Exercise description: Looking at the entries below, how many lines include the word "system"? Answer with the number alone.

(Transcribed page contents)
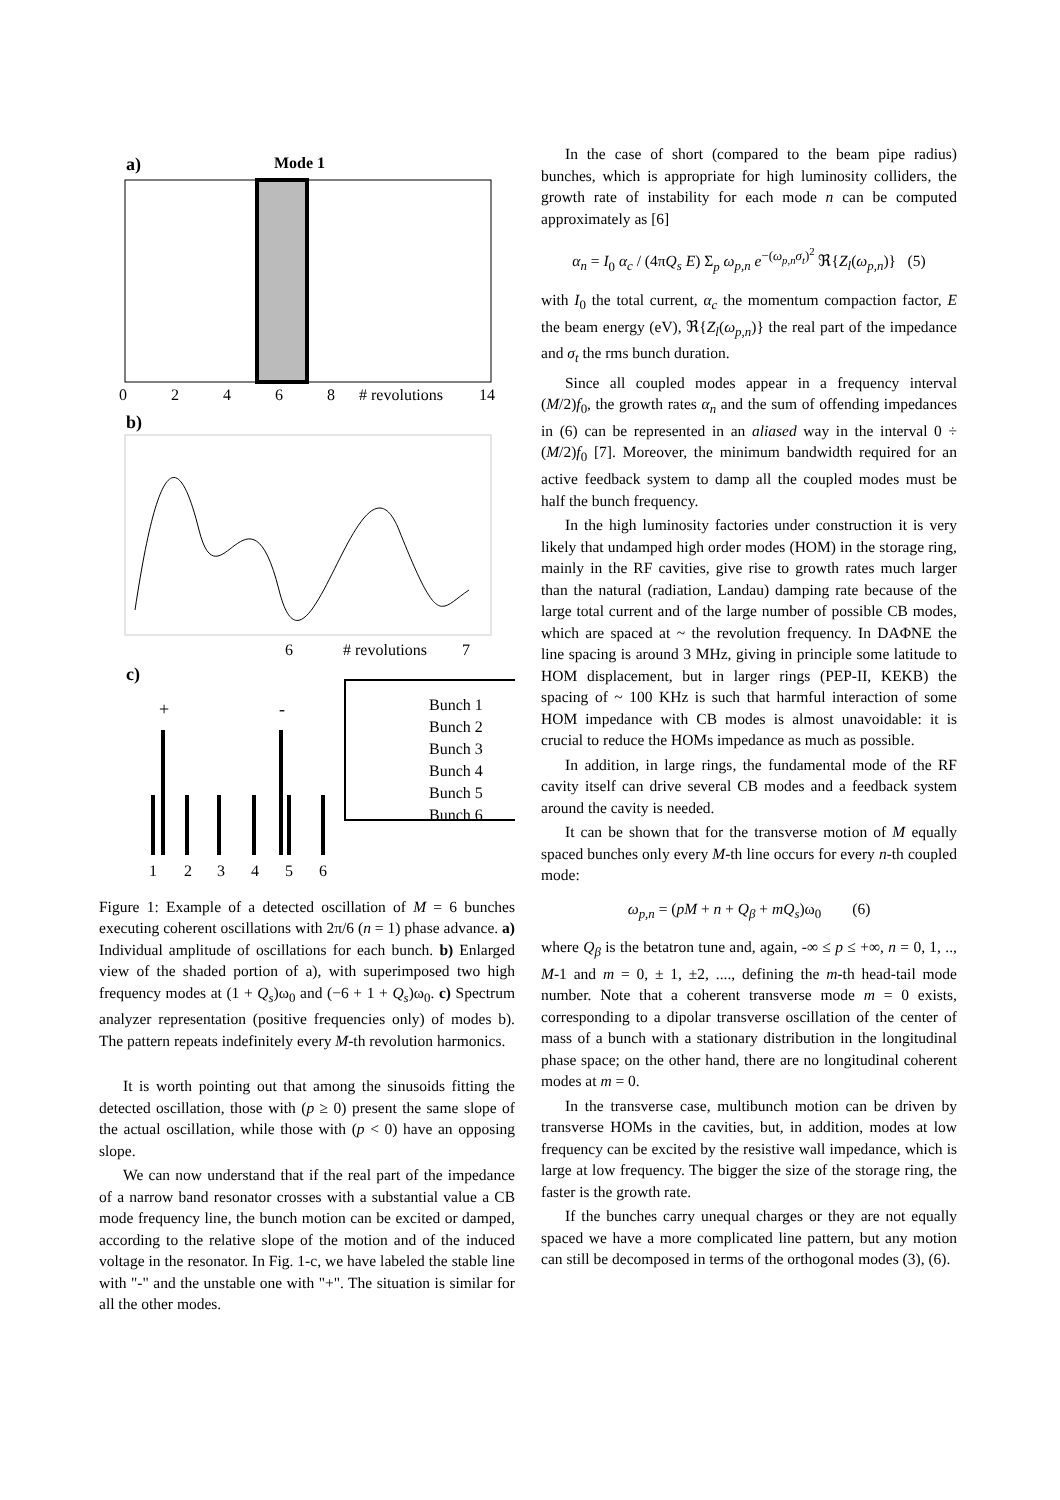a)
Mode 1
0
2
4
6
8
# revolutions
14
b)
6
# revolutions
7
c)
Bunch 1
Bunch 2
Bunch 3
Bunch 4
Bunch 5
Bunch 6
+
-
1
2
3
4
5
6
Figure 1: Example of a detected oscillation of M = 6 bunches executing coherent oscillations with 2π/6 (n = 1) phase advance. a) Individual amplitude of oscillations for each bunch. b) Enlarged view of the shaded portion of a), with superimposed two high frequency modes at (1 + Q<sub>s</sub>)ω<sub>0</sub> and (−6 + 1 + Q<sub>s</sub>)ω<sub>0</sub>. c) Spectrum analyzer representation (positive frequencies only) of modes b). The pattern repeats indefinitely every M-th revolution harmonics.
It is worth pointing out that among the sinusoids fitting the detected oscillation, those with (p ≥ 0) present the same slope of the actual oscillation, while those with (p < 0) have an opposing slope.
We can now understand that if the real part of the impedance of a narrow band resonator crosses with a substantial value a CB mode frequency line, the bunch motion can be excited or damped, according to the relative slope of the motion and of the induced voltage in the resonator. In Fig. 1-c, we have labeled the stable line with "-" and the unstable one with "+". The situation is similar for all the other modes.
In the case of short (compared to the beam pipe radius) bunches, which is appropriate for high luminosity colliders, the growth rate of instability for each mode n can be computed approximately as [6]
α<sub>n</sub> = I<sub>0</sub> α<sub>c</sub> / (4πQ<sub>s</sub> E) Σ<sub>p</sub> ω<sub>p,n</sub> e<sup>−(ω<sub>p,n</sub>σ<sub>t</sub>)<sup>2</sup></sup> ℜ{Z<sub>l</sub>(ω<sub>p,n</sub>)} (5)
with I<sub>0</sub> the total current, α<sub>c</sub> the momentum compaction factor, E the beam energy (eV), ℜ{Z<sub>l</sub>(ω<sub>p,n</sub>)} the real part of the impedance and σ<sub>t</sub> the rms bunch duration.
Since all coupled modes appear in a frequency interval (M/2)f<sub>0</sub>, the growth rates α<sub>n</sub> and the sum of offending impedances in (6) can be represented in an aliased way in the interval 0 ÷ (M/2)f<sub>0</sub> [7]. Moreover, the minimum bandwidth required for an active feedback system to damp all the coupled modes must be half the bunch frequency.
In the high luminosity factories under construction it is very likely that undamped high order modes (HOM) in the storage ring, mainly in the RF cavities, give rise to growth rates much larger than the natural (radiation, Landau) damping rate because of the large total current and of the large number of possible CB modes, which are spaced at ~ the revolution frequency. In DAΦNE the line spacing is around 3 MHz, giving in principle some latitude to HOM displacement, but in larger rings (PEP-II, KEKB) the spacing of ~ 100 KHz is such that harmful interaction of some HOM impedance with CB modes is almost unavoidable: it is crucial to reduce the HOMs impedance as much as possible.
In addition, in large rings, the fundamental mode of the RF cavity itself can drive several CB modes and a feedback system around the cavity is needed.
It can be shown that for the transverse motion of M equally spaced bunches only every M-th line occurs for every n-th coupled mode:
ω<sub>p,n</sub> = (pM + n + Q<sub>β</sub> + mQ<sub>s</sub>)ω<sub>0</sub> (6)
where Q<sub>β</sub> is the betatron tune and, again, -∞ ≤ p ≤ +∞, n = 0, 1, .., M-1 and m = 0, ± 1, ±2, ...., defining the m-th head-tail mode number. Note that a coherent transverse mode m = 0 exists, corresponding to a dipolar transverse oscillation of the center of mass of a bunch with a stationary distribution in the longitudinal phase space; on the other hand, there are no longitudinal coherent modes at m = 0.
In the transverse case, multibunch motion can be driven by transverse HOMs in the cavities, but, in addition, modes at low frequency can be excited by the resistive wall impedance, which is large at low frequency. The bigger the size of the storage ring, the faster is the growth rate.
If the bunches carry unequal charges or they are not equally spaced we have a more complicated line pattern, but any motion can still be decomposed in terms of the orthogonal modes (3), (6).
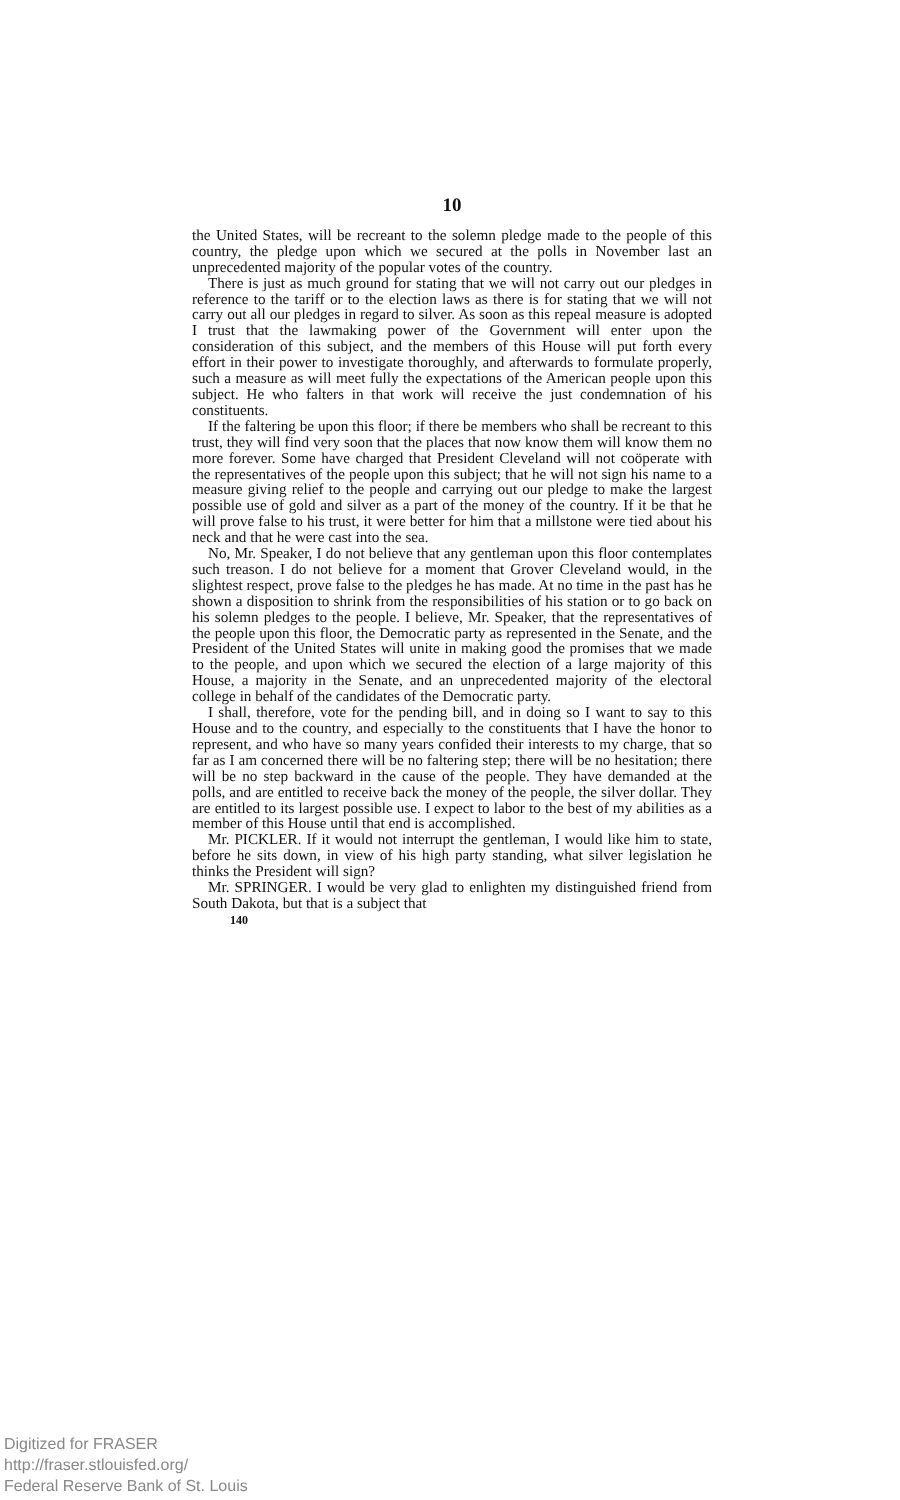10
the United States, will be recreant to the solemn pledge made to the people of this country, the pledge upon which we secured at the polls in November last an unprecedented majority of the popular votes of the country.
There is just as much ground for stating that we will not carry out our pledges in reference to the tariff or to the election laws as there is for stating that we will not carry out all our pledges in regard to silver. As soon as this repeal measure is adopted I trust that the lawmaking power of the Government will enter upon the consideration of this subject, and the members of this House will put forth every effort in their power to investigate thoroughly, and afterwards to formulate properly, such a measure as will meet fully the expectations of the American people upon this subject. He who falters in that work will receive the just condemnation of his constituents.
If the faltering be upon this floor; if there be members who shall be recreant to this trust, they will find very soon that the places that now know them will know them no more forever. Some have charged that President Cleveland will not coöperate with the representatives of the people upon this subject; that he will not sign his name to a measure giving relief to the people and carrying out our pledge to make the largest possible use of gold and silver as a part of the money of the country. If it be that he will prove false to his trust, it were better for him that a millstone were tied about his neck and that he were cast into the sea.
No, Mr. Speaker, I do not believe that any gentleman upon this floor contemplates such treason. I do not believe for a moment that Grover Cleveland would, in the slightest respect, prove false to the pledges he has made. At no time in the past has he shown a disposition to shrink from the responsibilities of his station or to go back on his solemn pledges to the people. I believe, Mr. Speaker, that the representatives of the people upon this floor, the Democratic party as represented in the Senate, and the President of the United States will unite in making good the promises that we made to the people, and upon which we secured the election of a large majority of this House, a majority in the Senate, and an unprecedented majority of the electoral college in behalf of the candidates of the Democratic party.
I shall, therefore, vote for the pending bill, and in doing so I want to say to this House and to the country, and especially to the constituents that I have the honor to represent, and who have so many years confided their interests to my charge, that so far as I am concerned there will be no faltering step; there will be no hesitation; there will be no step backward in the cause of the people. They have demanded at the polls, and are entitled to receive back the money of the people, the silver dollar. They are entitled to its largest possible use. I expect to labor to the best of my abilities as a member of this House until that end is accomplished.
Mr. PICKLER. If it would not interrupt the gentleman, I would like him to state, before he sits down, in view of his high party standing, what silver legislation he thinks the President will sign?
Mr. SPRINGER. I would be very glad to enlighten my distinguished friend from South Dakota, but that is a subject that
140
Digitized for FRASER
http://fraser.stlouisfed.org/
Federal Reserve Bank of St. Louis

Exercise response: 2